Problem

Kivi Service Stations is considering expanding its operations to include the greater Dubuq...

Kivi Service Stations is considering expanding its operations to include the greater Dubuque area. Rather than build new service stations in the Dubuque area, management plans to acquire existing service stations and convert them into Kivi outlets.

Kivi is evaluating two similar acquisition opportunities. Information relating to each of these service stations is presented below:

 

Joe’s Garage

Gas N’ Go

Estimated normal rate of return on net assets

20%

20%

Fair value of net identifiable assets

$950,000

$980,000

Actual average net income for past five years

220.000

275,000

Instructions

a. Compute an estimated fair value for any goodwill associated with Kivi purchasing Joe’s Garage. Base your computation upon an assumption that successful service stations typically sell at about 9.25 times their annual earnings.

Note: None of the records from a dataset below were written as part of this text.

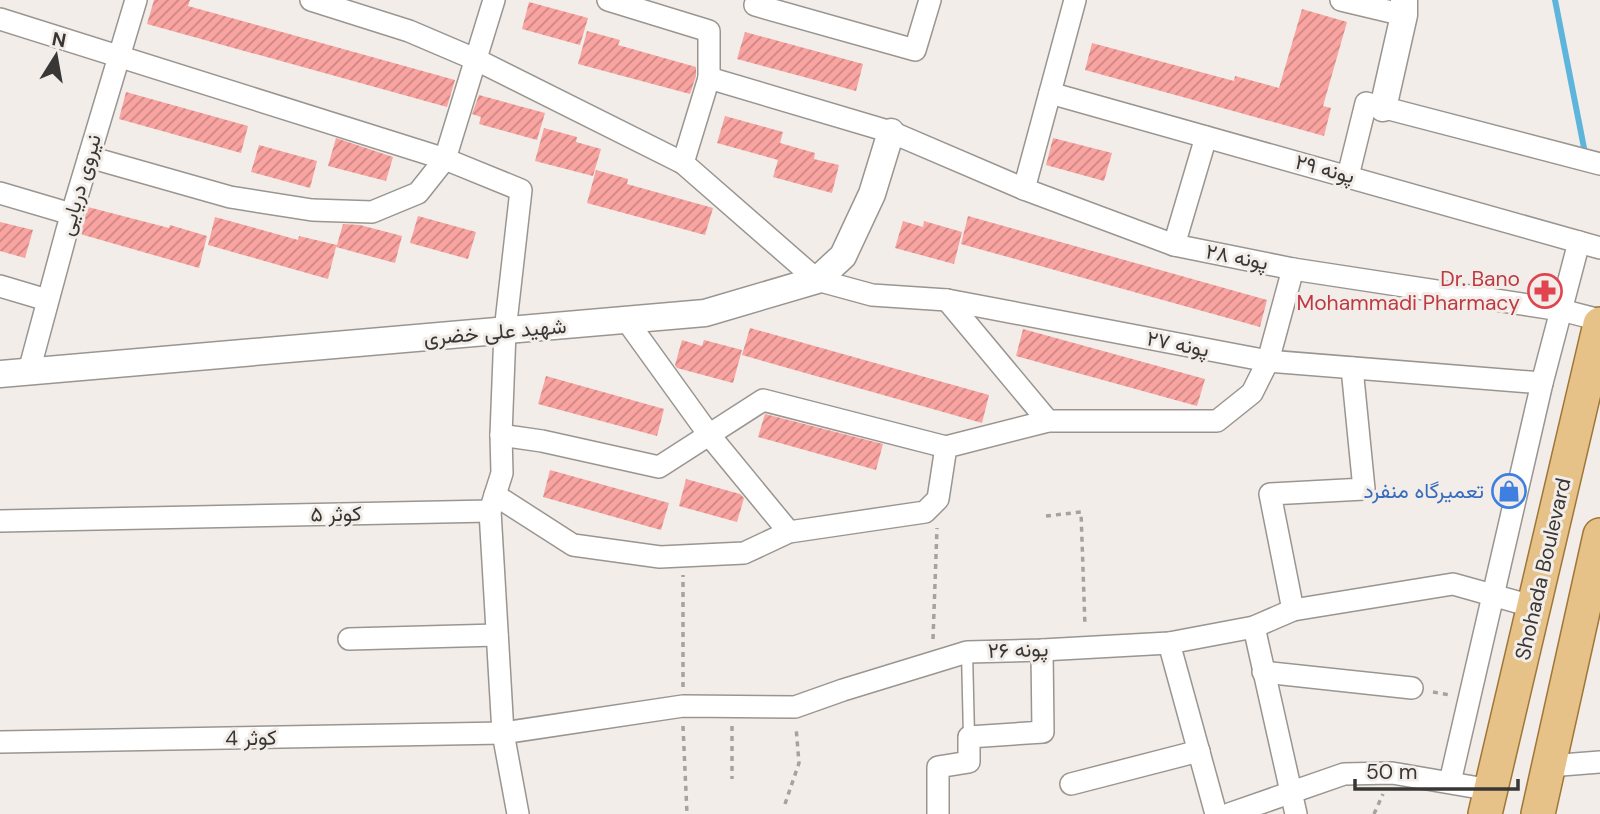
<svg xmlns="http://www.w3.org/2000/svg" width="1600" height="814" font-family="'DM Sans',Vazirmatn,sans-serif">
	<defs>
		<pattern id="building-hatch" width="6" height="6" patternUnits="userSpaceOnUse" patternTransform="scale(1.75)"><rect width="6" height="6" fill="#f9a4a1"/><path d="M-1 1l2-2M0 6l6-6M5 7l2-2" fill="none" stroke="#cb8684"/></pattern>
	</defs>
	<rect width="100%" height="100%" fill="#f2ede8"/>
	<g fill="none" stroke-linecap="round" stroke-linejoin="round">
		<!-- stream -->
		<polyline stroke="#5eb5dc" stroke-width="6" points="1555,0 1585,153"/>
	</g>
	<!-- building -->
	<g fill="url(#building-hatch)">
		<polygon points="154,0 190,0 188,6 455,80 447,107 147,24"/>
		<polygon points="529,2 588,18 580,45 522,29"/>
		<polygon points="1302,9 1347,22 1323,106 1331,108 1324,136 1085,70 1092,43 1234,81 1235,76 1279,88"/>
		<polygon points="587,31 620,40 618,45 696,67 696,76 690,94 578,64"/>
		<polygon points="745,32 863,64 856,91 737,59"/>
		<polygon points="126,92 248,126 241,153 119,119"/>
		<polygon points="479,95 545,113 537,140 479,124 481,117 472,114"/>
		<polygon points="725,116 783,132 780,143 815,153 814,159 839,165 832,193 773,177 778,160 717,143"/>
		<polygon points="544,128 577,137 576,142 601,149 593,176 535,161"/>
		<polygon points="336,138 393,157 386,181 328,166"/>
		<polygon points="1053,138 1112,153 1104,181 1046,165"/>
		<polygon points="259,145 317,161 310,188 251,172"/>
		<polygon points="596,170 628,179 627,184 713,208 705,235 587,203"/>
		<polygon points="88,207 169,228 170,225 207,236 199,268 80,234"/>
		<polygon points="418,216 476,232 468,259 410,243"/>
		<polygon points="968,216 1267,300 1260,327 961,244"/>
		<polygon points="215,217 298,240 299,236 337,245 343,224 360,225 402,236 395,263 336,247 328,279 208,245"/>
		<polygon points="903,221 923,227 924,221 962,232 954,264 895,248"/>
		<polygon points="0,222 33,230 25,258 0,251"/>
		<polygon points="750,328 989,395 982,423 742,355"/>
		<polygon points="1023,329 1205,379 1197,406 1016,356"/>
		<polygon points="682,340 702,346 704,340 742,350 733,383 677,368 675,365"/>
		<polygon points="546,376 664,409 657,436 538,404"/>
		<polygon points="765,414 883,444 876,470 758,437"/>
		<polygon points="550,470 669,503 661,530 543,497"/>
		<polygon points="686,479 740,494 744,498 737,522 679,506"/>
	</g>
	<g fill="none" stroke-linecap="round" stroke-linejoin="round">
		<!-- service casing -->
		<g stroke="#9a9590" stroke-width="13">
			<polyline id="service" points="967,652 969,737"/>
		</g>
		<!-- minor casing -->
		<g stroke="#9a9590" stroke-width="24">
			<g id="minor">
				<polyline points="311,0 409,31 477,60 683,163 817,280 872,295 947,300 1268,361 1542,383"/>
				<polyline points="608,0 709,31 709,78 891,132 1024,189 1174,245 1293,269 1561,310 1600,320"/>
				<polyline points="1341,0 1404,15"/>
				<polyline points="755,5 915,50 930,0"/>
				<polyline points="0,19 445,159 521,190 505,331 501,435 502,473 490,511 0,521"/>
				<polyline points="1050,93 1600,248"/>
				<polyline points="89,157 230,197 312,210 372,212 418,193 445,159 494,0"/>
				<polyline points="683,163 709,78"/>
				<polyline points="1348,176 1366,103 1600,164"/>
				<polyline points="1024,189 1075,0"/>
				<polyline points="0,193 71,214"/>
				<polyline points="1174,245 1206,137"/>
				<polyline points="0,286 47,300"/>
				<polyline points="947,300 1048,421"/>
				<polyline points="627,321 710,436 789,532"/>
				<polyline points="29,371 67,230 136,0"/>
				<polyline points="501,435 542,441 659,467 763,400 946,447"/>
				<polyline points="495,495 573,545 660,557 744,553 789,532 925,512 938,499 946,447 1048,421 1217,421 1252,393 1268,361 1293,269"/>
				<polyline points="490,511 503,733 518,814"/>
				<polyline points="1293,610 1270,494 1364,489 1352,368"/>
				<polyline points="1254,627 1296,814"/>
				<polyline points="349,639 497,635"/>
				<polyline points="1169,643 1216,814"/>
				<polyline points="1263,672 1412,688"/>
				<polyline points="0,742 503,733 683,706 795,707 843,690 967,652 1042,650 1169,643 1254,627 1293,610 1453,584 1535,607"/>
				<polyline points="1549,766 1600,762"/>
				<polyline points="1450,782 1542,383 1579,242"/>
				<polyline points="1071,784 1199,751"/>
				<polyline points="938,814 938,767 969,762 969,737 1043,732 1042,650"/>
				<polyline points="1229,814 1344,774 1392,773 1491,790"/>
			</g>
		</g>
		<!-- tertiary casing -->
		<g stroke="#9a9590" stroke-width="29">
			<g id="tertiary">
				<polyline points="1383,108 1404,15 1404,0"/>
				<polyline points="0,374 705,313 817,280 843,256 872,194 891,132"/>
			</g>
		</g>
		<!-- primary casing -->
		<g stroke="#9f7637" stroke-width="36">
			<g id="primary">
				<polyline points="1485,814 1600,324"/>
				<polyline points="1538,814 1600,535"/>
			</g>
		</g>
		<!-- path -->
		<g stroke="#a6a29e" stroke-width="3.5" stroke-dasharray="5 5" stroke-linecap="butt">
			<polyline points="1046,516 1081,512 1085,626"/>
			<polyline points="933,639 937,528"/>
			<polyline points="683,687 683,575"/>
			<polyline points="1433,692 1450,695"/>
			<polyline points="683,726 687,814"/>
			<polyline points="732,726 732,779"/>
			<polyline points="785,804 799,763 796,727"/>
			<polyline points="1374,814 1383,794"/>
		</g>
		<!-- service -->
		<use href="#service" stroke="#fff" stroke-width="10"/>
		<!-- minor -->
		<use href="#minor" stroke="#fff" stroke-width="21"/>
		<!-- tertiary -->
		<use href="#tertiary" stroke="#fff" stroke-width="26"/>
		<!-- primary -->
		<use href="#primary" stroke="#e6c188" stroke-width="33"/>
	</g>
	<!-- icons -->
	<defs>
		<g id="pharmacy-ring" transform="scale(1.75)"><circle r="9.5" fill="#f2ede8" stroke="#e0444e" stroke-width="1.5"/><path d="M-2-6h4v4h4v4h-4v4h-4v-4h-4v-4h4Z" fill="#e0444e"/></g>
		<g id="shop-ring" transform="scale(1.75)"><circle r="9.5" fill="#f2ede8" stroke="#3f7fe0" stroke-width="1.5"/><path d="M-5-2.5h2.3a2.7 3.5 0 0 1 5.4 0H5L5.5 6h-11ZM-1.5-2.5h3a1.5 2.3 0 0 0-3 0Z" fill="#3f7fe0"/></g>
	</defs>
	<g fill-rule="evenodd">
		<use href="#pharmacy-ring" x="1545" y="291"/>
		<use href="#shop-ring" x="1509" y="491"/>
	</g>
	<g text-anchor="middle" stroke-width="6" stroke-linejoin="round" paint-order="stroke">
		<!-- street labels -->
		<g font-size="21" fill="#393735" stroke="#f2ede8">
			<text transform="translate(1325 169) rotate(15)" y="7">پونه ۲۹</text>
			<text transform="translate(80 185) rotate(-74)" y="7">نیروی دریایی</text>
			<text transform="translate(1237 257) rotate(11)" y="7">پونه ۲۸</text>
			<text transform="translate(495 332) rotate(-5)" y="7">شهید علی خضری</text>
			<text transform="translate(1178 344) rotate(11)" y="7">پونه ۲۷</text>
			<text transform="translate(336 514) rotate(-1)" y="7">کوثر ۵</text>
			<text transform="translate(1543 569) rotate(-77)" y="7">Shohada Boulevard</text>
			<text transform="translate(1018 650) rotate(-2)" y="7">پونه ۲۶</text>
			<text transform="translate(251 738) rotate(-1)" y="7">کوثر 4</text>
		</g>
		<!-- health labels -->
		<g font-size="21" fill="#be3a42" stroke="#f2ede8" text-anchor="end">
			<text x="1520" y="286">Dr. Bano<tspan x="1520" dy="24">Mohammadi Pharmacy</tspan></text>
		</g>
		<!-- shop labels -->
		<g font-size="21" fill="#366cbe" stroke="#f2ede8" text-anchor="end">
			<text x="1484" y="498">تعمیرگاه منفرد</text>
		</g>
	</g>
	<!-- north arrow -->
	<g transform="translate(56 56) rotate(11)" stroke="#f2ede8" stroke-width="5" paint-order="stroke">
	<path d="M0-5L12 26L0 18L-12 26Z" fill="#393735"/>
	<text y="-10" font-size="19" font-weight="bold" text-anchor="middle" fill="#393735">N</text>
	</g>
	<!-- scale -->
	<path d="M1355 779v10h163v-10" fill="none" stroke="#393735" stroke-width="3.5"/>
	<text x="1366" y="779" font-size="21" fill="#393735" stroke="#f2ede8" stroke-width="5" paint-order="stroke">50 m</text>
</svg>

b. Compute an estimated fair value for any goodwill associated with Kivi purchasing Gas N’ Go. Base your computation upon an assumption that Kivi’s management expects excess earnings to continue for four years.


c. Many of Kivi’s existing service stations are extremely profitable. If Kivi acquires Joe’s Garage or Gas N’ Go. should it also record the goodwill associated with its existing locations? Explain.